* EXERCISE OBJECTIVE *
Continue the Royal Albert Hall interview piece from where it stops, picking up after its last sentence.

Q’s With Craig Hassall & Lucy Noble Of The Royal Albert Hall (Updated With Digital Session)

Kids In The Hall:
Christie Goodwin
– Kids In The Hall:
The sight Craig Hassall and Lucy Noble miss more than anything: a packed auditorium at the Royal Albert Hall.

Imagine planning your birthday party. Not just any old party: we’re talking a full year of celebrations. Entertainment on a daily basis, including some of the biggest names in music, who agreed to turn up for the occasion. Imagine the organization this would require, the figuring out of dates and time slots, the negotiations with agents and managers – in addition to producing the entire show yourself. You would start preparations at least a year in advance, as you didn’t want to leave anything to chance. You’d tell your friends and family about it early, so they would have no excuse for not showing up to at least one of the 365 days of festivities. And now, imagine that about four months into your grand announcement, life as we know it comes to a standstill.

* DATASET EXCERPTS *

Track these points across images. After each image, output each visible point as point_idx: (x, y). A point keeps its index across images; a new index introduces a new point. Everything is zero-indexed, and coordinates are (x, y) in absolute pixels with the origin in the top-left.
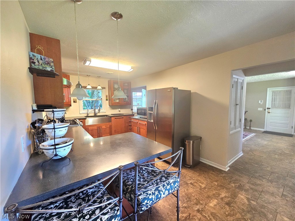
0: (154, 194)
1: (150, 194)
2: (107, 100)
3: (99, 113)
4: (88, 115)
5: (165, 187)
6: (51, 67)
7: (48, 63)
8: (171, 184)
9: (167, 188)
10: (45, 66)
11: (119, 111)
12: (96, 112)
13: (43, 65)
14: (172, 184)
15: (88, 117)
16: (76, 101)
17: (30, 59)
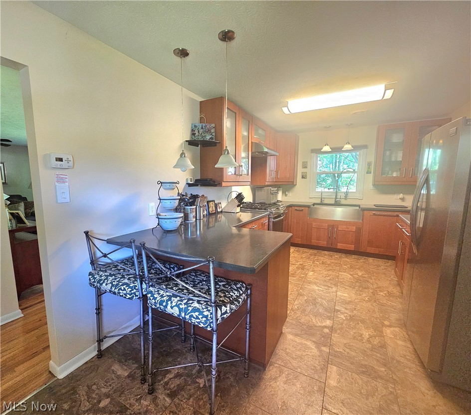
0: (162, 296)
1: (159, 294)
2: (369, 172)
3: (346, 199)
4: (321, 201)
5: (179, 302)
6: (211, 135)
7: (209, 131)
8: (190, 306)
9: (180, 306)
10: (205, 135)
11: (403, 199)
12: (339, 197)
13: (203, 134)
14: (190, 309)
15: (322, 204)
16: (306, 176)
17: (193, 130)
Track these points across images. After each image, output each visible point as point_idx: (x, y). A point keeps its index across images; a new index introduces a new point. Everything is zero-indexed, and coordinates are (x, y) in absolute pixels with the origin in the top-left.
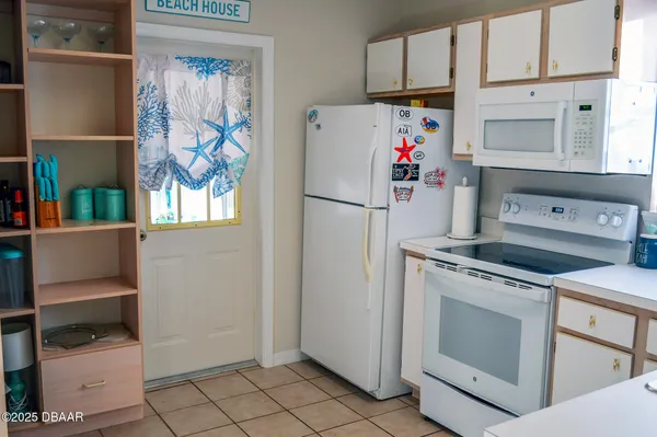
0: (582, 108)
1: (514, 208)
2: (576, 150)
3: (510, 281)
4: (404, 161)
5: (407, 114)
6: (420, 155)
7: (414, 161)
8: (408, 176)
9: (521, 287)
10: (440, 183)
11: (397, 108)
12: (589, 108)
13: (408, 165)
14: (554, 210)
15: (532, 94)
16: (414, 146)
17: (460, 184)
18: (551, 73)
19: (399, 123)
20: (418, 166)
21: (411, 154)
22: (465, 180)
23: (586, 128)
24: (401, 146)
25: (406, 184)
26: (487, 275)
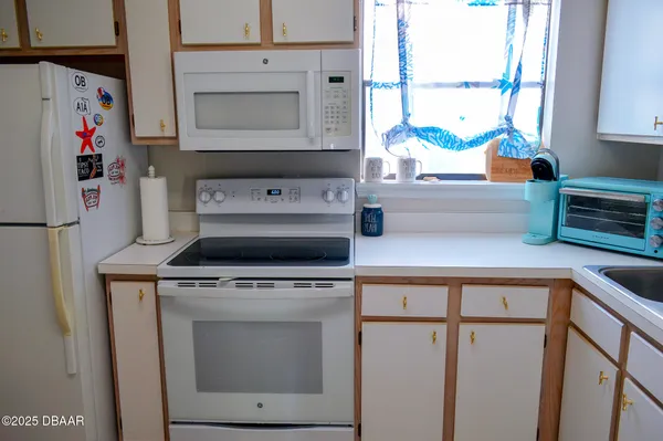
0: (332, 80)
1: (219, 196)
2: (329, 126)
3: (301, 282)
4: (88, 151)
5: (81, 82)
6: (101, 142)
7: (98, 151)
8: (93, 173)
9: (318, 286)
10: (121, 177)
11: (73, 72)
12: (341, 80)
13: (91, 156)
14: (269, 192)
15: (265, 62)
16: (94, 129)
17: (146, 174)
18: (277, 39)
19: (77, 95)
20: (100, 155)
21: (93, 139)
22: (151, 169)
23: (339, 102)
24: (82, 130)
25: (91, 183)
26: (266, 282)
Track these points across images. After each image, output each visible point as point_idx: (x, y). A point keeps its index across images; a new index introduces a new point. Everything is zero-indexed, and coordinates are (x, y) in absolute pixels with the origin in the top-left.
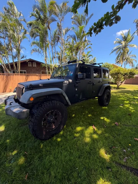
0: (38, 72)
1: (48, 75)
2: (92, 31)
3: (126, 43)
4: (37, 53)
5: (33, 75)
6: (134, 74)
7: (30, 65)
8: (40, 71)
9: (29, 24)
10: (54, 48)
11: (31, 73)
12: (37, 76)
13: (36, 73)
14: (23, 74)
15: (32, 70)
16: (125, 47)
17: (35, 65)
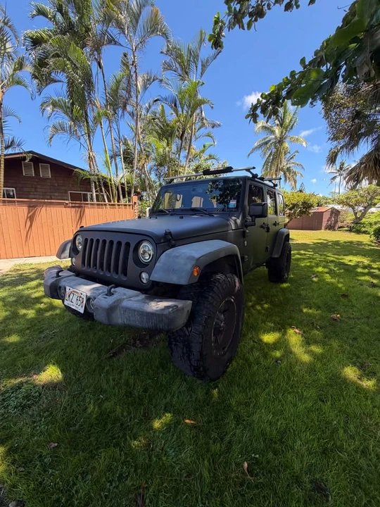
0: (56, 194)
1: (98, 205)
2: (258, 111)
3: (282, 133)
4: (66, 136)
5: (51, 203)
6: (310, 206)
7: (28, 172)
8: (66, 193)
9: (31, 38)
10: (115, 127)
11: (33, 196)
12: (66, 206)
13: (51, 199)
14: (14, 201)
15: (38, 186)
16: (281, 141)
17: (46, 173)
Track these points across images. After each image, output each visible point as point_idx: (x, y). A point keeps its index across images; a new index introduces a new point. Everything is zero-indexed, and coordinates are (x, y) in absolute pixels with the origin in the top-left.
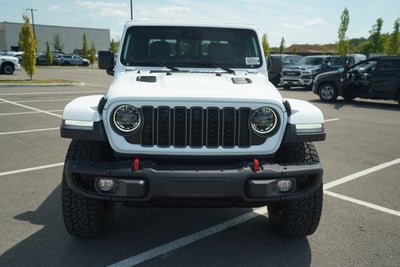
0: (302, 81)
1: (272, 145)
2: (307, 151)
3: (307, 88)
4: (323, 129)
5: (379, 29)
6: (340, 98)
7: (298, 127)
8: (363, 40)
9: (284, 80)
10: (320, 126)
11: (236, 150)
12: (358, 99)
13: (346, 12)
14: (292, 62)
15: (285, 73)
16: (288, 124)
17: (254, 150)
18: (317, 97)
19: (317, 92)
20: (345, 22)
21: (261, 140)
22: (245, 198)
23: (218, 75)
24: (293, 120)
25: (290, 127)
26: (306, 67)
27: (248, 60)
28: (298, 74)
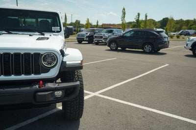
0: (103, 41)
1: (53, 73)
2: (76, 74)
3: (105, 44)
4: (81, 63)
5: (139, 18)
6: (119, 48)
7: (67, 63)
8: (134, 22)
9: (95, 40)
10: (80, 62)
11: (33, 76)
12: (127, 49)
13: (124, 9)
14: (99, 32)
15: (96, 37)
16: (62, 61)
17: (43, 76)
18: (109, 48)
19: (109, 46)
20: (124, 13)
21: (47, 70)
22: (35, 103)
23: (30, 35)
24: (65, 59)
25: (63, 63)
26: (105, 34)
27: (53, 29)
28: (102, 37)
* * *
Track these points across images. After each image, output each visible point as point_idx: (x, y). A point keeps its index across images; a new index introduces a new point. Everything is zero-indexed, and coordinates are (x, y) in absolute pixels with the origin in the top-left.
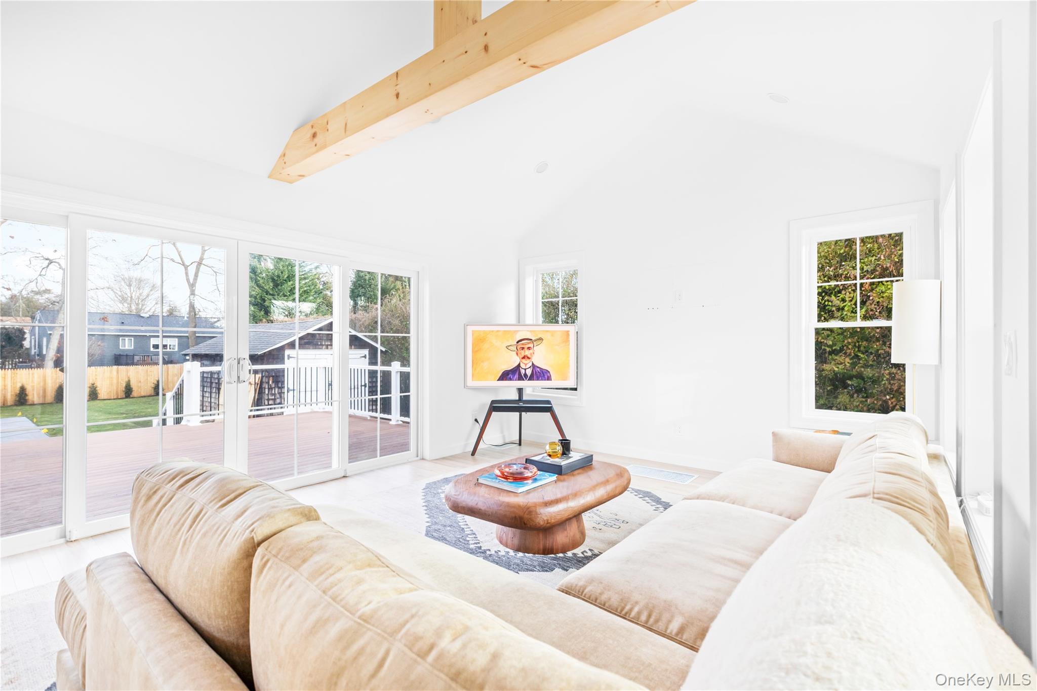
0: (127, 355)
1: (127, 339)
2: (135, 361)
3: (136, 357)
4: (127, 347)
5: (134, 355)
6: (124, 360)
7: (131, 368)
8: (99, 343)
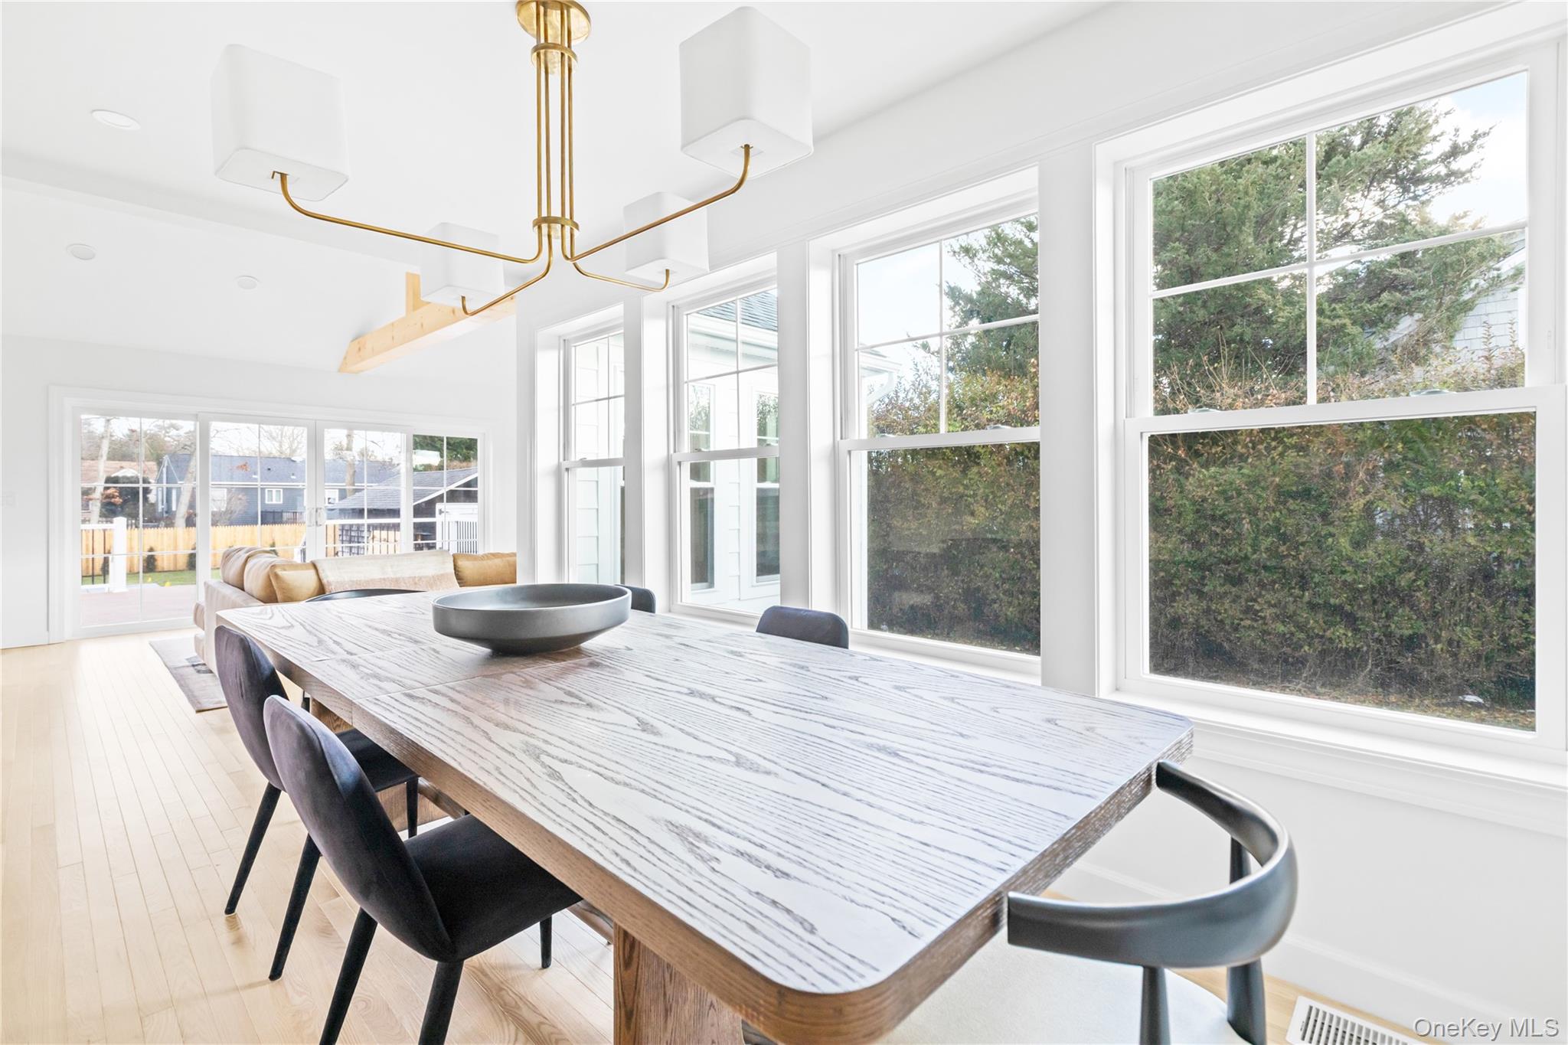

* TASK RESPONSE *
That’s pretty much the situation the team of London’s Royal Albert Hall has found itself in. The iconic venue turns 150 on March 29, and the original idea was to celebrate this milestone beginning in November 2020 and lasting through all of 2021. When the team announced its extravagant plans back in November 2018, it had all the makings of the biggest birthday bash ever hosted in honor of a building. A dedicated anniversary committee, chaired by UTA’s legendary global head of music Neil Warnock, was tasked with helping to curate the program. It features some of the most well-known promoters, agents, managers and label execs in the UK music industry.

Legacy Keepers:
Gideon Gottfried
– Legacy Keepers:
(from left): Craig Hassall, CEO of the Royal Albert Hall, Lucy Noble, the venue’s artistic and commercial director, and Neil Warnock, MBE, chair of the Hall’s anniversary committee.

It’s hard to get a date in the Hall in a normal year, let alone in one where everyone’s eager to pay it homage. In 2019, the venue sold 1.7 million tickets across a total of 1,500 events, which included 391 shows in the main auditorium, as well as 1,109 additional shows in the Hall’s many surrounding spaces.  Needless to say, rescheduling a year’s worth of concerts, comedy, family shows, sports, gala and charity events, has been an ongoing challenge, as uncertainties surrounding the UK’s return to live remain.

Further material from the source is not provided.